> _Exercise instructions_
The required output is every record, reproduced exactly.

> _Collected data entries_
((

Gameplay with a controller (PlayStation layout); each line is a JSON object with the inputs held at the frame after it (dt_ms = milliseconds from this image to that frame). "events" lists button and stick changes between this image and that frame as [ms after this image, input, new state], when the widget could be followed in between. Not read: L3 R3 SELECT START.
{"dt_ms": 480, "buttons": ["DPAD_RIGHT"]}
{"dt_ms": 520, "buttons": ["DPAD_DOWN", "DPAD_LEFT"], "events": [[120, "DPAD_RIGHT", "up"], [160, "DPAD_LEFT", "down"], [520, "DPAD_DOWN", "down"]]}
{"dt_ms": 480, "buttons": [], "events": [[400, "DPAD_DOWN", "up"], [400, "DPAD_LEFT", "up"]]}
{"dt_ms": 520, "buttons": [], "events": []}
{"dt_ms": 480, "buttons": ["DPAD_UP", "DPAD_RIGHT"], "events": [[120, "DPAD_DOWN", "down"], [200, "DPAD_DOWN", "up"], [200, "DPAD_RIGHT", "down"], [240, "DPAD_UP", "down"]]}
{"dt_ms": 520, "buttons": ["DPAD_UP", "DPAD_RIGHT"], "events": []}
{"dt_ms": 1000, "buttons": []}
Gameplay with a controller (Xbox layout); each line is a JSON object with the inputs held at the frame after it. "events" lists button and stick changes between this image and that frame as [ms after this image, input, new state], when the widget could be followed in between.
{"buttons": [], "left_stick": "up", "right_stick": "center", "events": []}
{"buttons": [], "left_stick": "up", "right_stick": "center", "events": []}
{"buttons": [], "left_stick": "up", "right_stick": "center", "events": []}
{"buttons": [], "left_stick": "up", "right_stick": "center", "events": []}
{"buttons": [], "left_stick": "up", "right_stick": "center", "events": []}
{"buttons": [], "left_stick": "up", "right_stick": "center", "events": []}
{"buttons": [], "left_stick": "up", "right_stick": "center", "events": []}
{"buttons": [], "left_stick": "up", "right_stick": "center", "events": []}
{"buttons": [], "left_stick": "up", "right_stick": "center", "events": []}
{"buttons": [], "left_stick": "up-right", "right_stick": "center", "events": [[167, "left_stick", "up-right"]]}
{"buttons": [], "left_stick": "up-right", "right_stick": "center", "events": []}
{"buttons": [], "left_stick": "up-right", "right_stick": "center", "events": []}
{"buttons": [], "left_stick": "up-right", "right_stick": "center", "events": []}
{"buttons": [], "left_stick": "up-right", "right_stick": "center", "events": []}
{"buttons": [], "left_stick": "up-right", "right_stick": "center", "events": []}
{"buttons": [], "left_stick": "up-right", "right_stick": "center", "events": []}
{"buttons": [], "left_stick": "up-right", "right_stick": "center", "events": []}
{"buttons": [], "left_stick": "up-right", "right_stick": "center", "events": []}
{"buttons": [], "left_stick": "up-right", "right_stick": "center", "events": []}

))

> _Solved problem_
Gameplay with a controller (PlayStation layout); each line is a JSON object with the inputs held at the frame after it (dt_ms = milliseconds from this image to that frame). "events" lists button and stick changes between this image and that frame as [ms after this image, input, new state], when the widget could be followed in between. Not read: L3 R3 SELECT START.
{"dt_ms": 480, "buttons": ["DPAD_RIGHT"]}
{"dt_ms": 520, "buttons": ["DPAD_DOWN", "DPAD_LEFT"], "events": [[120, "DPAD_RIGHT", "up"], [160, "DPAD_LEFT", "down"], [520, "DPAD_DOWN", "down"]]}
{"dt_ms": 480, "buttons": [], "events": [[400, "DPAD_DOWN", "up"], [400, "DPAD_LEFT", "up"]]}
{"dt_ms": 520, "buttons": [], "events": []}
{"dt_ms": 480, "buttons": ["DPAD_UP", "DPAD_RIGHT"], "events": [[120, "DPAD_DOWN", "down"], [200, "DPAD_DOWN", "up"], [200, "DPAD_RIGHT", "down"], [240, "DPAD_UP", "down"]]}
{"dt_ms": 520, "buttons": ["DPAD_UP", "DPAD_RIGHT"], "events": []}
{"dt_ms": 1000, "buttons": []}
Gameplay with a controller (Xbox layout); each line is a JSON object with the inputs held at the frame after it. "events" lists button and stick changes between this image and that frame as [ms after this image, input, new state], when the widget could be followed in between.
{"buttons": [], "left_stick": "up", "right_stick": "center", "events": []}
{"buttons": [], "left_stick": "up", "right_stick": "center", "events": []}
{"buttons": [], "left_stick": "up", "right_stick": "center", "events": []}
{"buttons": [], "left_stick": "up", "right_stick": "center", "events": []}
{"buttons": [], "left_stick": "up", "right_stick": "center", "events": []}
{"buttons": [], "left_stick": "up", "right_stick": "center", "events": []}
{"buttons": [], "left_stick": "up", "right_stick": "center", "events": []}
{"buttons": [], "left_stick": "up", "right_stick": "center", "events": []}
{"buttons": [], "left_stick": "up", "right_stick": "center", "events": []}
{"buttons": [], "left_stick": "up-right", "right_stick": "center", "events": [[167, "left_stick", "up-right"]]}
{"buttons": [], "left_stick": "up-right", "right_stick": "center", "events": []}
{"buttons": [], "left_stick": "up-right", "right_stick": "center", "events": []}
{"buttons": [], "left_stick": "up-right", "right_stick": "center", "events": []}
{"buttons": [], "left_stick": "up-right", "right_stick": "center", "events": []}
{"buttons": [], "left_stick": "up-right", "right_stick": "center", "events": []}
{"buttons": [], "left_stick": "up-right", "right_stick": "center", "events": []}
{"buttons": [], "left_stick": "up-right", "right_stick": "center", "events": []}
{"buttons": [], "left_stick": "up-right", "right_stick": "center", "events": []}
{"buttons": [], "left_stick": "up-right", "right_stick": "center", "events": []}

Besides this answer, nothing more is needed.